Clarabell Bruno has touched so many lives, it is difficult to remember that she came from very humble roots. She was born in Dublin, a greasy city in China. Her mother was an impish woman from Uganda, and her father was a clerk in Dublin.

They first lived in a mansion. They eked out their living making tacos and homemade bird cages in their porch and selling them out of their cab.
After high school, Clarabell went off to Colorado College in Lexington, but had to drop out after only six years, due to her sophisticated personality.
Forced to make her own living, she first worked at a novelty shop whacking balls, but she didn't enjoy the work and could barely get by on one thousand two hundred twenty-one dollars a week.

As she worked at the novelty shop, she began to think about how she could improve cans of beer. No one had tried to make them out of old tire before. Clarabell decided to give it a try. The first can of beer was much too dirty and she became discouraged, but she persevered, and eventually came up with a method of protecting the can of beer prior to use. The cans of beer could now be sold without being dirty, and before long, the first five hundred cans of beer were sold.
The next invention was to become known as the Bruno Watering can, a stiff product that became wildly popular in India, but did not catch on in areas that get lots of sandstorms.

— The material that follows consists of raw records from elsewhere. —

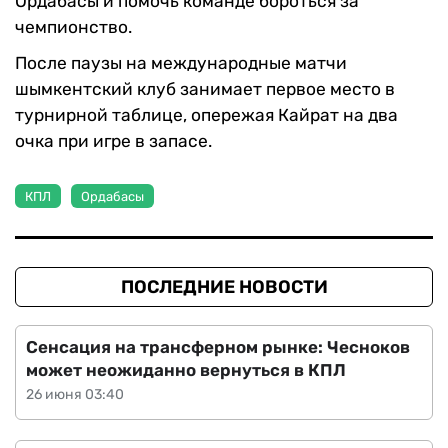
Ордабасы и помочь команде бороться за
чемпионство.
После паузы на международные матчи
шымкентский клуб занимает первое место в
турнирной таблице, опережая Кайрат на два
очка при игре в запасе.
КПЛ
Ордабасы
ПОСЛЕДНИЕ НОВОСТИ
Сенсация на трансферном рынке: Чесноков
может неожиданно вернуться в КПЛ
26 июня 03:40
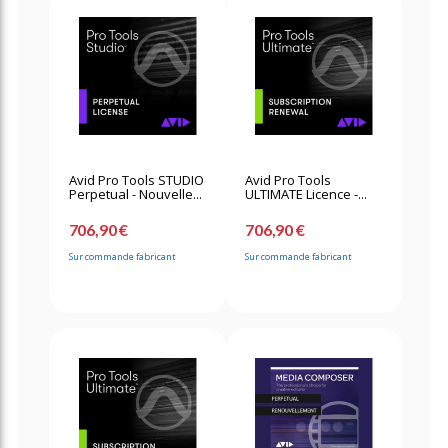
Avid Pro Tools STUDIO
Avid Pro Tools
Perpetual - Nouvelle...
ULTIMATE Licence -...
706,90 €
706,90 €
Sur commande fabricant
Sur commande fabricant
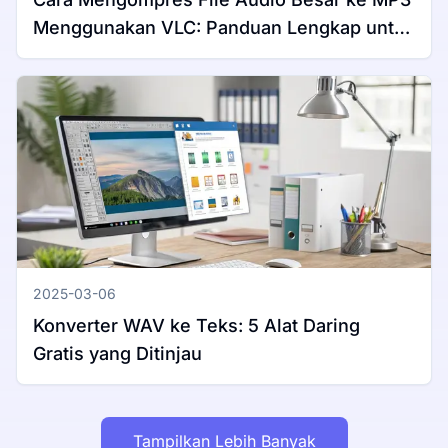
Menggunakan VLC: Panduan Lengkap untuk
Windows & Mac
2025-03-06
Konverter WAV ke Teks: 5 Alat Daring
Gratis yang Ditinjau
Tampilkan Lebih Banyak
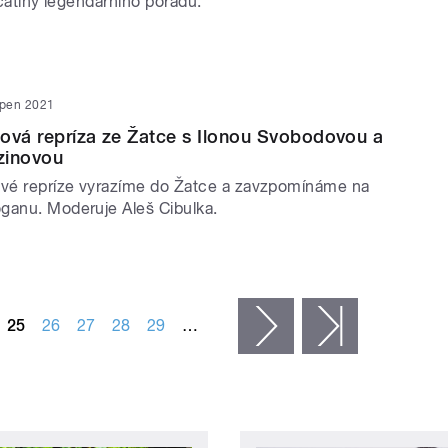
řicátiny legendárního pořadu.
rpen 2021
ová repríza ze Žatce s Ilonou Svobodovou a
zinovou
ové repríze vyrazíme do Žatce a zavzpomínáme na
ganu. Moderuje Aleš Cibulka.
25
26
27
28
29
…
následující ›
poslední »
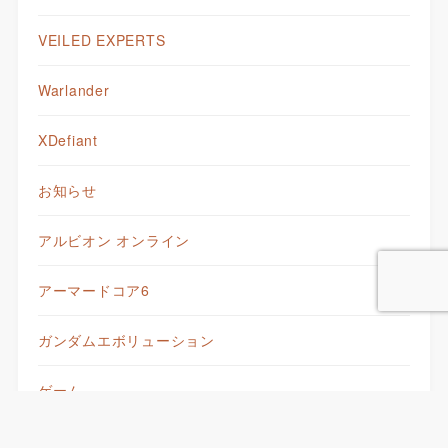
VEILED EXPERTS
Warlander
XDefiant
お知らせ
アルビオン オンライン
アーマードコア6
ガンダムエボリューション
ゲーム
モンスター娘TD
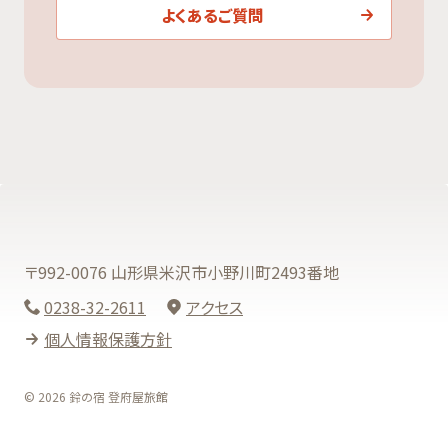
よくあるご質問
〒992-0076 山形県米沢市小野川町2493番地
0238-32-2611
アクセス
個人情報保護方針
© 2026 鈴の宿 登府屋旅館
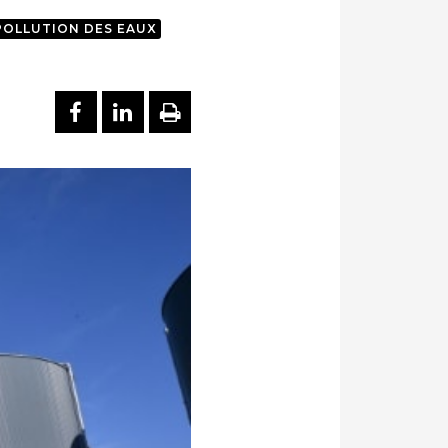
POLLUTION DES EAUX
PARTAGER SUR FACEBOOK
PARTAGER SUR LINKEDI
IMPRIMER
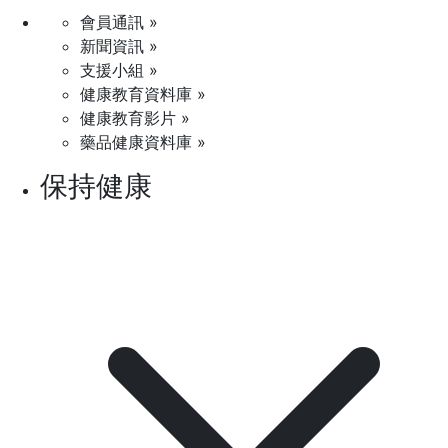
會員通訊 »
新聞資訊 »
支援小組 »
健康教育資料庫 »
健康教育影片 »
藥品健康資料庫 »
保持健康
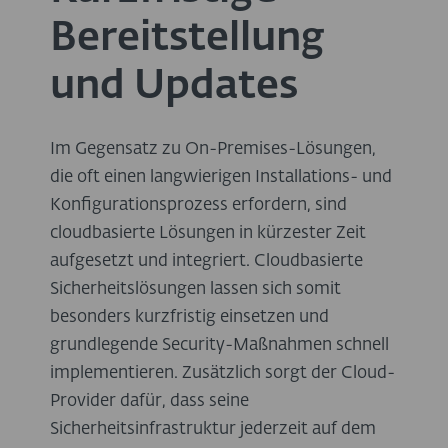
Bereitstellung
und Updates
Im Gegensatz zu On-Premises-Lösungen,
die oft einen langwierigen Installations- und
Konfigurationsprozess erfordern, sind
cloudbasierte Lösungen in kürzester Zeit
aufgesetzt und integriert. Cloudbasierte
Sicherheitslösungen lassen sich somit
besonders kurzfristig einsetzen und
grundlegende Security-Maßnahmen schnell
implementieren. Zusätzlich sorgt der Cloud-
Provider dafür, dass seine
Sicherheitsinfrastruktur jederzeit auf dem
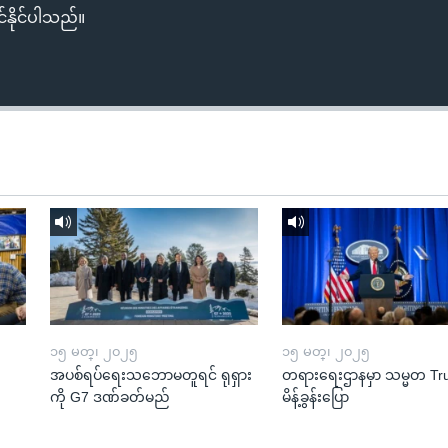
်နိုင်ပါသည်။
၁၅ မတ္၊ ၂၀၂၅
၁၅ မတ္၊ ၂၀၂၅
အပစ်ရပ်ရေးသဘောမတူရင် ရုရှား
တရားရေးဌာနမှာ သမ္မတ T
ကို G7 ဒဏ်ခတ်မည်
မိန့်ခွန်းပြော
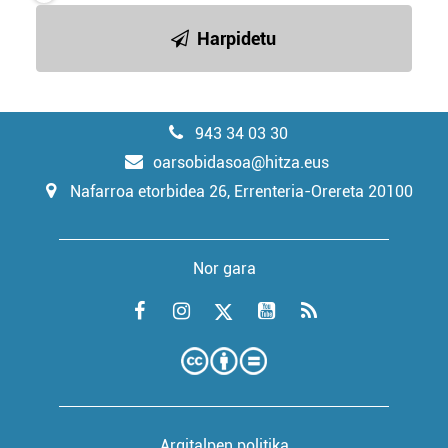
Harpidetu
943 34 03 30
oarsobidasoa@hitza.eus
Nafarroa etorbidea 26, Errenteria-Orereta 20100
Nor gara
Argitalpen politika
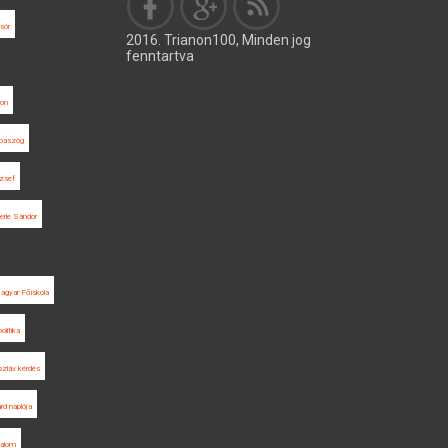
sór
2016. Trianon100, Minden jog
fenntartva
gon
baszög
zsef
rle Sándor
Magyar Főiskola
litika
szláv kérdés
rd naplója
dalom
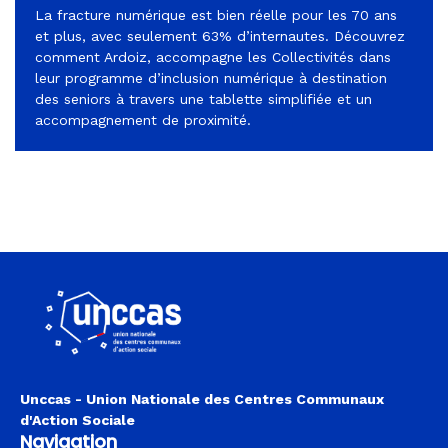
La fracture numérique est bien réelle pour les 70 ans
et plus, avec seulement 63% d’internautes. Découvrez
comment Ardoiz, accompagne les Collectivités dans
leur programme d’inclusion numérique à destination
des seniors à travers une tablette simplifiée et un
accompagnement de proximité.
Unccas - Union Nationale des Centres Communaux
d'Action Sociale
Navigation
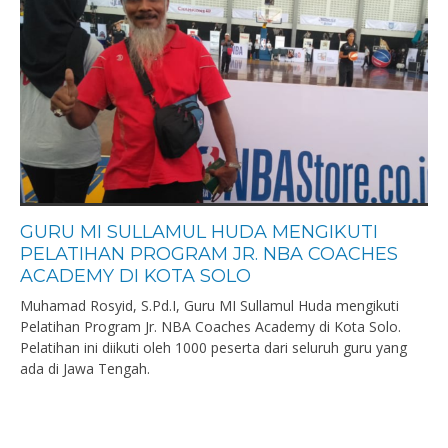
GURU MI SULLAMUL HUDA MENGIKUTI
PELATIHAN PROGRAM JR. NBA COACHES
ACADEMY DI KOTA SOLO
Muhamad Rosyid, S.Pd.I, Guru MI Sullamul Huda mengikuti
Pelatihan Program Jr. NBA Coaches Academy di Kota Solo.
Pelatihan ini diikuti oleh 1000 peserta dari seluruh guru yang
ada di Jawa Tengah.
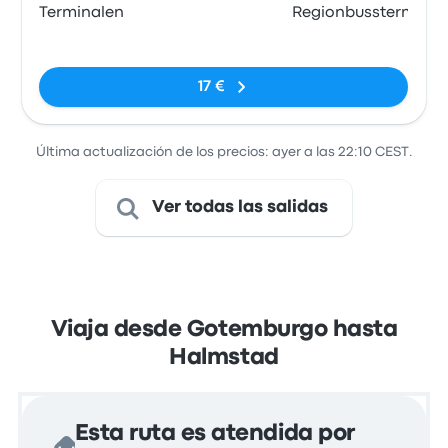
Terminalen
Regionbussterm
Sin etiquetas
17 €
Última actualización de los precios: ayer a las 22:10 CEST.
Ver todas las salidas
Viaja desde Gotemburgo hasta
Halmstad
Esta ruta es atendida por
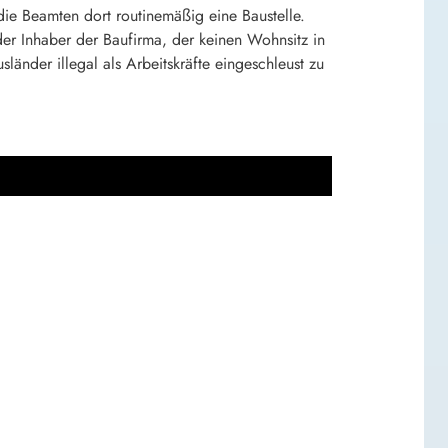
 die Beamten dort routinemäßig eine Baustelle.
der Inhaber der Baufirma, der keinen Wohnsitz in
länder illegal als Arbeitskräfte eingeschleust zu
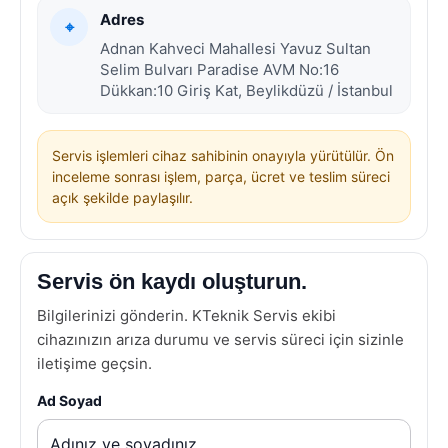
Adres
⌖
Adnan Kahveci Mahallesi Yavuz Sultan
Selim Bulvarı Paradise AVM No:16
Dükkan:10 Giriş Kat, Beylikdüzü / İstanbul
Servis işlemleri cihaz sahibinin onayıyla yürütülür. Ön
inceleme sonrası işlem, parça, ücret ve teslim süreci
açık şekilde paylaşılır.
Servis ön kaydı oluşturun.
Bilgilerinizi gönderin. KTeknik Servis ekibi
cihazınızın arıza durumu ve servis süreci için sizinle
iletişime geçsin.
Ad Soyad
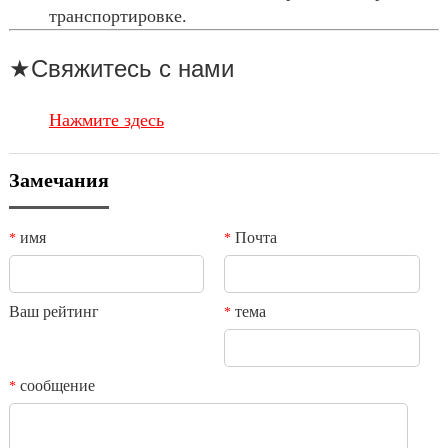
транспортировке.
★Свяжитесь с нами
Нажмите здесь
Замечания
имя
Почта
*
*
Ваш рейтинг
тема
*
сообщение
*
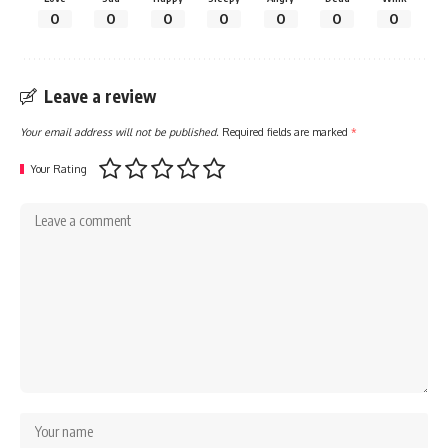
0
0
0
0
0
0
0
Leave a review
Your email address will not be published.
Required fields are marked
*
Your Rating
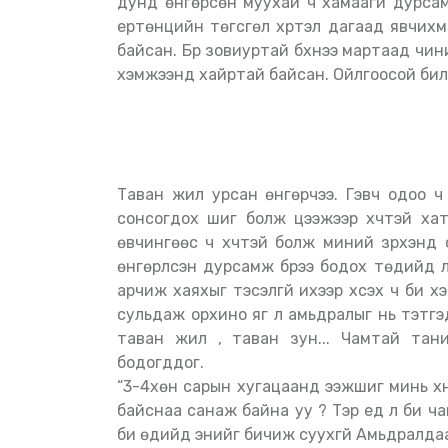
дунд өнгөрсөн муухай ч хамаагүй дурса
ертөнцийн төгсгөл хүртэл дагаад явчихм
байсан. Бүр зовиуртай бүхнээ мартаад чи
хэмжээнд хайртай байсан. Ойлгоосой бил
Таван жил урсан өнгөрчээ. Гэвч одоо ч чинийхээ талаар бодоход чиний хоолой чихэнд
сонсогдох шиг болж цээжээр хүчтэй ха
өвчингөөс ч хүчтэй болж миний зүрхэнд с
өнгөрүүлсэн дурсамж бүрээ бодох төдийд 
арчиж хаяхыг тэсэлгүй ихээр хүсэх ч би х
сульдаж орхино яг л амьдралыг нь тэтгэ
таван жил , таван зун... Чамтай танил
бодогддог.
“3-4хөн сарын хугацаанд ээжшиг минь хү
байснаа санаж байна уу ? Тэр үед л би ч
би өдийд энийг бичиж суухгүй Амьдралда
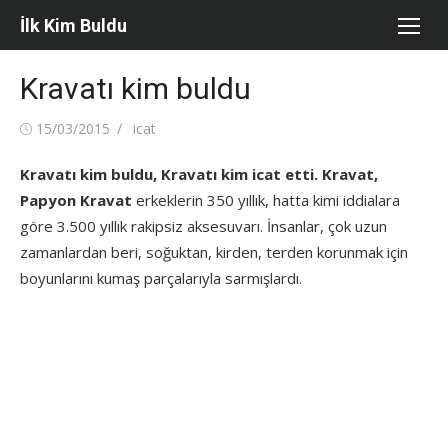
Skip
İlk Kim Buldu
to
content
Kravatı kim buldu
Posted
Author
15/03/2015
icat
on
Kravatı kim buldu, Kravatı kim icat etti. Kravat,
Papyon Kravat
erkeklerin 350 yıllık, hatta kimi iddialara
göre 3.500 yıllık rakipsiz aksesuvarı. İnsanlar, çok uzun
zamanlardan beri, soğuktan, kirden, terden korunmak için
boyunlarını kumaş parçalarıyla sarmışlardı.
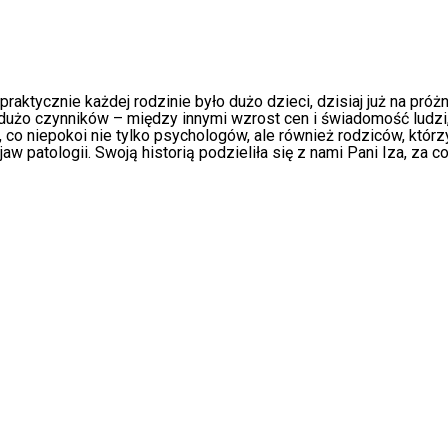
praktycznie każdej rodzinie było dużo dzieci, dzisiaj już na pr
dużo czynników – między innymi wzrost cen i świadomość ludzi,
, co niepokoi nie tylko psychologów, ale również rodziców, którz
aw patologii. Swoją historią podzieliła się z nami Pani Iza, za c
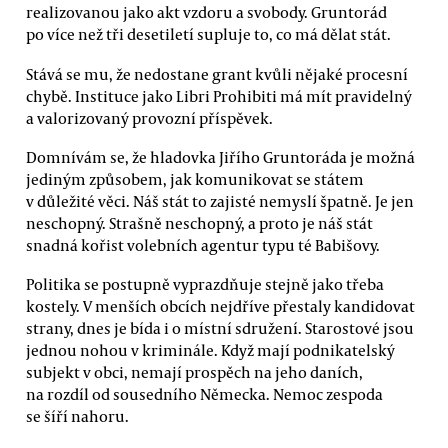
realizovanou jako akt vzdoru a svobody. Gruntorád
po více než tři desetiletí supluje to, co má dělat stát.
Stává se mu, že nedostane grant kvůli nějaké procesní
chybě. Instituce jako Libri Prohibiti má mít pravidelný
a valorizovaný provozní příspěvek.
Domnívám se, že hladovka Jiřího Gruntoráda je možná
jediným způsobem, jak komunikovat se státem
v důležité věci. Náš stát to zajisté nemyslí špatně. Je jen
neschopný. Strašně neschopný, a proto je náš stát
snadná kořist volebních agentur typu té Babišovy.
Politika se postupně vyprazdňuje stejně jako třeba
kostely. V menších obcích nejdříve přestaly kandidovat
strany, dnes je bída i o místní sdružení. Starostové jsou
jednou nohou v kriminále. Když mají podnikatelský
subjekt v obci, nemají prospěch na jeho daních,
na rozdíl od sousedního Německa. Nemoc zespoda
se šíří nahoru.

Clarabell's best known invention, of course, is the pacemaker, one of the major accomplishments of the 20th Century, commonly said to be responsible for advancing civilization out of the Copper Age. Every time you use the pacemaker, you can thank Clarabell.
Invention followed invention, and soon, the name Clarabell Bruno was known as well as that of Harley Montgomery himself. Clarabell's creative streak took root, and the rest is history.